Even realizing this, he found himself pausing between their apartments on his way out. He ran his hand over her door.

No sound.

It didn’t dawn on him until he’d reached Magnolia Grove that the next sounds he’d likely hear from her apartment would be the groans of movers, because in seven days she’d board a plane to Italy. If she was still going. Would she leave now that they had a baby on the way? If she did, would she stay away the entire nine months? Give birth thousands of miles from her home, her family…him? The prospect sent a burst of useless energy through him. His fingers tightened on the steering wheel and he had to talk himself out of the impulse to drive straight to the Smiths’ and tell her not to go. First off, he didn’t know if she was there. Second, he’d come off like a crazy asshole trying to play it both ways. Don’t go, but don’t look to me for reasons to stay.
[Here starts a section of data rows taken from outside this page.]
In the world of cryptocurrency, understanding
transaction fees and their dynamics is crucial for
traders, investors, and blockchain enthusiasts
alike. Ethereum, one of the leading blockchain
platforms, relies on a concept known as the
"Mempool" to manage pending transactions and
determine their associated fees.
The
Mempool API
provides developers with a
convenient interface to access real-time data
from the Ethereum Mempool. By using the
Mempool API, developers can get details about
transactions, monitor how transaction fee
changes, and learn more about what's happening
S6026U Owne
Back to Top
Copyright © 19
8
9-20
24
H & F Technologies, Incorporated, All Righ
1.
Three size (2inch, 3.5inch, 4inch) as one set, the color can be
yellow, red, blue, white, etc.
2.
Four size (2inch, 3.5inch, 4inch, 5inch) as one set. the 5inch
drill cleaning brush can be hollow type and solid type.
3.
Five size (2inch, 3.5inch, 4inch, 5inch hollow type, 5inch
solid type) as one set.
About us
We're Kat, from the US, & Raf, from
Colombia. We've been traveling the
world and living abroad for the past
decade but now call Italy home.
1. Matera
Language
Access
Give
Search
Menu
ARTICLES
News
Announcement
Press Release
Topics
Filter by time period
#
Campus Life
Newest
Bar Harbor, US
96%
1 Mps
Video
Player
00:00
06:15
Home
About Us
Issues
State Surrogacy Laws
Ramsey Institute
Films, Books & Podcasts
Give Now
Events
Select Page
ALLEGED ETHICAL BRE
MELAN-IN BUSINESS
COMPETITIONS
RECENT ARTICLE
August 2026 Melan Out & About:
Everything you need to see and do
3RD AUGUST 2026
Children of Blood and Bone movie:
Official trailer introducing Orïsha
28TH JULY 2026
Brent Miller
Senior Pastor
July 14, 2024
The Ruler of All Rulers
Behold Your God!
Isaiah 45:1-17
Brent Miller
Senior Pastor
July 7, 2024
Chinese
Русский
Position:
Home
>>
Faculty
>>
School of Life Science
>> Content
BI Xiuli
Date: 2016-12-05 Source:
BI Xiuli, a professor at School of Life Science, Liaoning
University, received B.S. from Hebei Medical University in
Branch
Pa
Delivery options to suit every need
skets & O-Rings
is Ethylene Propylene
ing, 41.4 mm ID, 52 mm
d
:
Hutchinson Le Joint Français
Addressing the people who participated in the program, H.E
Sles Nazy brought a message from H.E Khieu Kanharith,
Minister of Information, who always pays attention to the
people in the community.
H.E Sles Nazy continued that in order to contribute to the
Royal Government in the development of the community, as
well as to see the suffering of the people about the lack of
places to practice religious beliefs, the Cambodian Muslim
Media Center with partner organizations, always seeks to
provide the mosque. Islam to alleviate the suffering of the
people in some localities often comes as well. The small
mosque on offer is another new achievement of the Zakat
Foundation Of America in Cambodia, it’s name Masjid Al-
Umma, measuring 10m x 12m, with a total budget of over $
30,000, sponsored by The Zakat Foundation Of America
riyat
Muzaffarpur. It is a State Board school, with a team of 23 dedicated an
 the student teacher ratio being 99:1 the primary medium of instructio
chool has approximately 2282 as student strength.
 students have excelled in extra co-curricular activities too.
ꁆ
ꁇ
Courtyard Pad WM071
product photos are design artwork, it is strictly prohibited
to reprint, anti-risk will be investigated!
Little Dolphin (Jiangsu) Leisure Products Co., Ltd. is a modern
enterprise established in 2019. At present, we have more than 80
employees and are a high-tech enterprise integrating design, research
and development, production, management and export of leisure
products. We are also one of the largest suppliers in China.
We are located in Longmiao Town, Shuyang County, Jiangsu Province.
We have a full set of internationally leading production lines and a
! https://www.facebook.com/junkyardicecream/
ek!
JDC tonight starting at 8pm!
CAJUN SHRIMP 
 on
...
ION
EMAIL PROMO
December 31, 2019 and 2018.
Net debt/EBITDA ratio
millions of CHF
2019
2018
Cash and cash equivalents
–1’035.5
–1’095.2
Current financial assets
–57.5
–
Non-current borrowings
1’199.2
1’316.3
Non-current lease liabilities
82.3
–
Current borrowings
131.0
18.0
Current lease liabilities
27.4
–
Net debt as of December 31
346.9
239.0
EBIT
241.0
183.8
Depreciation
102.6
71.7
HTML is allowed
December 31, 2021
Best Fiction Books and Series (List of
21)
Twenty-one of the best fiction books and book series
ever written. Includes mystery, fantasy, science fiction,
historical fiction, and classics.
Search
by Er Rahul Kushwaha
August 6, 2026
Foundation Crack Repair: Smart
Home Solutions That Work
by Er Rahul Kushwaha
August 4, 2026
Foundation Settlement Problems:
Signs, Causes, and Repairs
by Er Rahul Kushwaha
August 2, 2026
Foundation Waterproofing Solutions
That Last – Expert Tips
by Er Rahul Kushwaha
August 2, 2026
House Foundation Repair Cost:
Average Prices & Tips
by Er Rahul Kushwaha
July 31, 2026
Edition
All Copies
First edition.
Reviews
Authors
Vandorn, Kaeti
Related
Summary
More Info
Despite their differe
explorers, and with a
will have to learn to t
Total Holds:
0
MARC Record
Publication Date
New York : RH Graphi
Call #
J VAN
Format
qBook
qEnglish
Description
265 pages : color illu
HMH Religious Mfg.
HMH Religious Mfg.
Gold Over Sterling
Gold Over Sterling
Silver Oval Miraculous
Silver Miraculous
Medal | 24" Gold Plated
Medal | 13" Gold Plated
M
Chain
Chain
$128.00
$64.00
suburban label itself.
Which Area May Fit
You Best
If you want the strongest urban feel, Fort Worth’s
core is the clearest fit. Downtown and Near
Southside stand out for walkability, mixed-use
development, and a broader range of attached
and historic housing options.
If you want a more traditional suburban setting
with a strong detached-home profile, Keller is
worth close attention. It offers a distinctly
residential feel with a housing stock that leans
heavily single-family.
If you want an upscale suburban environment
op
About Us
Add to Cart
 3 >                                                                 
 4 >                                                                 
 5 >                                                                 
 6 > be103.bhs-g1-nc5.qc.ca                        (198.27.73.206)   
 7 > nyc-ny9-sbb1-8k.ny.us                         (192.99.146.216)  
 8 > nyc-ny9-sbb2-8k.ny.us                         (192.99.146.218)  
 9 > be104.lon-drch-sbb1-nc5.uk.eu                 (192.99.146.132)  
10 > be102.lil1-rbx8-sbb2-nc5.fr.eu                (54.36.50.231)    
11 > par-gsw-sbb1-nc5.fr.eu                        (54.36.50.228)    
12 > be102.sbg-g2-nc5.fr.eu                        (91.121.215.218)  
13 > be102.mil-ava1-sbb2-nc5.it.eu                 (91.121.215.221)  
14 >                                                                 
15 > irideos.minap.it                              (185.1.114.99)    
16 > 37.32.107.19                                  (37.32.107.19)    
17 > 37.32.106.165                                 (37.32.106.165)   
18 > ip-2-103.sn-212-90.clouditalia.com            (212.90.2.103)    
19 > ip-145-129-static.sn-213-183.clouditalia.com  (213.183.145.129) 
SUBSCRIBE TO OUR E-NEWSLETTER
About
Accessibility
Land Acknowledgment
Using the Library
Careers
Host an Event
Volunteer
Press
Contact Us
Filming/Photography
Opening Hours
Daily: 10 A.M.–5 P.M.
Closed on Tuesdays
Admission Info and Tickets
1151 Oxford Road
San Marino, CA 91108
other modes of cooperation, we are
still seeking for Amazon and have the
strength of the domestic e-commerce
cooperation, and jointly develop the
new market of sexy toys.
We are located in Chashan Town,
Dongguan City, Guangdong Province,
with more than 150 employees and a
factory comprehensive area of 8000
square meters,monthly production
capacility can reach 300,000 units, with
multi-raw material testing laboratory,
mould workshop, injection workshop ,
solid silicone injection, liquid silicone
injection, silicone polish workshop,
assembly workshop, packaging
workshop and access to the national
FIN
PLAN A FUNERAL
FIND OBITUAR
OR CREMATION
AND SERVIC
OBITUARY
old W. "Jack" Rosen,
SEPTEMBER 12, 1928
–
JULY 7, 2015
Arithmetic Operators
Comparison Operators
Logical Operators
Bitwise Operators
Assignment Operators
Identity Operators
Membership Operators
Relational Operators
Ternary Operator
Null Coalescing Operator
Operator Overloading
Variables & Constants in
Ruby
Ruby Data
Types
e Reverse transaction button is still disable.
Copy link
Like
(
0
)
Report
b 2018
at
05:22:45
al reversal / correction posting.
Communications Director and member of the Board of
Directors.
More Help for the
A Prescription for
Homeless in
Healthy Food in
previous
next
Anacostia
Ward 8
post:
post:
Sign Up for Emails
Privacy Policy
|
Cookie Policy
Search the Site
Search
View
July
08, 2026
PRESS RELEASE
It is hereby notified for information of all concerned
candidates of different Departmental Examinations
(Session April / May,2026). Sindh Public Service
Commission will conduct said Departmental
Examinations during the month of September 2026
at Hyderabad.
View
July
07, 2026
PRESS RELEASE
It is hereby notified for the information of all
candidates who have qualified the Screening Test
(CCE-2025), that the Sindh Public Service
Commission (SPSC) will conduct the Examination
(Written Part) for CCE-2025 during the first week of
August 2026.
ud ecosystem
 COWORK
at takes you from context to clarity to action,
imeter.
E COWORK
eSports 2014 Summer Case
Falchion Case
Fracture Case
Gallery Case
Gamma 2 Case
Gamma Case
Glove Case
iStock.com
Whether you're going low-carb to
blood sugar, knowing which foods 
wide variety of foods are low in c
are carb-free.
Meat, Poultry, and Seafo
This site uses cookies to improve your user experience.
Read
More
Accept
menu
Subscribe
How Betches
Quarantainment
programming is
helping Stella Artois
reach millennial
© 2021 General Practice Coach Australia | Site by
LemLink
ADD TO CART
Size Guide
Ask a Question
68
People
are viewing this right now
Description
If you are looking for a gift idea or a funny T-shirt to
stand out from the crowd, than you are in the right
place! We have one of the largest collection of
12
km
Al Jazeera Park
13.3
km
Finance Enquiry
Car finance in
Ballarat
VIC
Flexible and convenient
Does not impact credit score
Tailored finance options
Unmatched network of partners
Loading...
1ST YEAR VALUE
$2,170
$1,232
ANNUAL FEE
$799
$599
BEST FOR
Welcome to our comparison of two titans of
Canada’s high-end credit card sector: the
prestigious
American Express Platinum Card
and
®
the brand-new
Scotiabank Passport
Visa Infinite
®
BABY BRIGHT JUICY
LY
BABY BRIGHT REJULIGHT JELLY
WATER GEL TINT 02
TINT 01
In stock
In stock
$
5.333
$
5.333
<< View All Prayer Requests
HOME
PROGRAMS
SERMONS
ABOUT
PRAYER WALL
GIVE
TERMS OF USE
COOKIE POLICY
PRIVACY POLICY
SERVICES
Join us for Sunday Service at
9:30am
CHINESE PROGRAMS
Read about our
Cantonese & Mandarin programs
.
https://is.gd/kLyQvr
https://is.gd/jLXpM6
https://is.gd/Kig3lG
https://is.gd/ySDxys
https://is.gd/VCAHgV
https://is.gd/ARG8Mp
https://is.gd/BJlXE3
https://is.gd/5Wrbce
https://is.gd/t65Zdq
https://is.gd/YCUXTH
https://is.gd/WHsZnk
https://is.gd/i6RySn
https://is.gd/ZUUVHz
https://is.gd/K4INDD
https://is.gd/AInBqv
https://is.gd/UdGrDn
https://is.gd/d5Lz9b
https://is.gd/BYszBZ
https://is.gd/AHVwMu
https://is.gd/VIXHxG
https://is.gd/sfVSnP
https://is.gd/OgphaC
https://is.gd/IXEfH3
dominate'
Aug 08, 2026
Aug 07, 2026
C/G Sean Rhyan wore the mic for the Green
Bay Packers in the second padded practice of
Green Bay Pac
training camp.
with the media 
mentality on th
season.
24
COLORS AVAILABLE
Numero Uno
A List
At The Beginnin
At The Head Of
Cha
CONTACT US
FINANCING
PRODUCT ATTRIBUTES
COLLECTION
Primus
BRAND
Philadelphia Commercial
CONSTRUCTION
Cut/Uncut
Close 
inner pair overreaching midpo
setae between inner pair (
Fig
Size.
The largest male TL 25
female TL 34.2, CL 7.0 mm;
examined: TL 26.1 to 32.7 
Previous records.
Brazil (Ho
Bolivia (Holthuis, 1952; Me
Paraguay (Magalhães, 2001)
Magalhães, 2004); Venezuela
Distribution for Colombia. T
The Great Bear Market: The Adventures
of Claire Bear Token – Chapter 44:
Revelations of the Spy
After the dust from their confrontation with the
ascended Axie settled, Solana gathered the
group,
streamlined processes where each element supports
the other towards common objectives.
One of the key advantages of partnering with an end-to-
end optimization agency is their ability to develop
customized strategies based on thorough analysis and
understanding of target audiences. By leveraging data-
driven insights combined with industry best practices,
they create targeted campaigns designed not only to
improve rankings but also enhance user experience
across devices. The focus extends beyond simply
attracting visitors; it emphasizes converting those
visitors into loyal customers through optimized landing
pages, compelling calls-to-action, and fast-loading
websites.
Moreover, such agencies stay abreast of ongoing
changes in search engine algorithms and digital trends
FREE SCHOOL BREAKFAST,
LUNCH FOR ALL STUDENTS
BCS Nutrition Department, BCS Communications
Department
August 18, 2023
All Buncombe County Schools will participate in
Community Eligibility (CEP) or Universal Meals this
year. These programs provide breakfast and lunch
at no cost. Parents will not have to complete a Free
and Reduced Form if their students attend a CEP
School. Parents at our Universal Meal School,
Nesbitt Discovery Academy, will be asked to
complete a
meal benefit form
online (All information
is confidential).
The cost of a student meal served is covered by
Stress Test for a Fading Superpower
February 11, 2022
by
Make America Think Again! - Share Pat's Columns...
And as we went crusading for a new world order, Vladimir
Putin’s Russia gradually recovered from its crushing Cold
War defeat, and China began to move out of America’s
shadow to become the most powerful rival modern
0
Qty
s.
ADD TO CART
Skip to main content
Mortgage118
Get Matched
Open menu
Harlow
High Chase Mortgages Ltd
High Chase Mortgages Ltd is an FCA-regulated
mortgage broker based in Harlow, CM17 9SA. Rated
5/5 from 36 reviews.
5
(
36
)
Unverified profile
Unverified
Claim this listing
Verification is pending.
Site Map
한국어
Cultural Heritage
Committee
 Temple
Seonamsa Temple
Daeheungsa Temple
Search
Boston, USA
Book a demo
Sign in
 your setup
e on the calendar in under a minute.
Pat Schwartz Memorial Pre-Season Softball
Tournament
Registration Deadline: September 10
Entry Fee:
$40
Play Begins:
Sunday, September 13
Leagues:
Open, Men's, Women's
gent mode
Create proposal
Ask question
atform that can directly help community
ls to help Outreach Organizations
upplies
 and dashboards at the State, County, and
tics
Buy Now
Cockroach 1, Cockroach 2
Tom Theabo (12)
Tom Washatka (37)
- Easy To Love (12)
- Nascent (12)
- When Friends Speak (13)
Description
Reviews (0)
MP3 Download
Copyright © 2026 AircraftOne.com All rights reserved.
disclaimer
The grip of last night’s flight instinct had loosened enough for him to recognize they needed to talk, but he honestly didn’t trust himself with the conversation. His head was all over the fucking map, but it really didn’t matter which way his thoughts turned, because he knew the landscape well enough to realize there was no safe ground.

Not even here. He parked in his parents’ drive. His mom opened the door before he cleared the front steps, and the disappointment in her eyes made him feel like a seventeen-year-old caught sneaking in after curfew reeking of weed and beer. Except this was worse.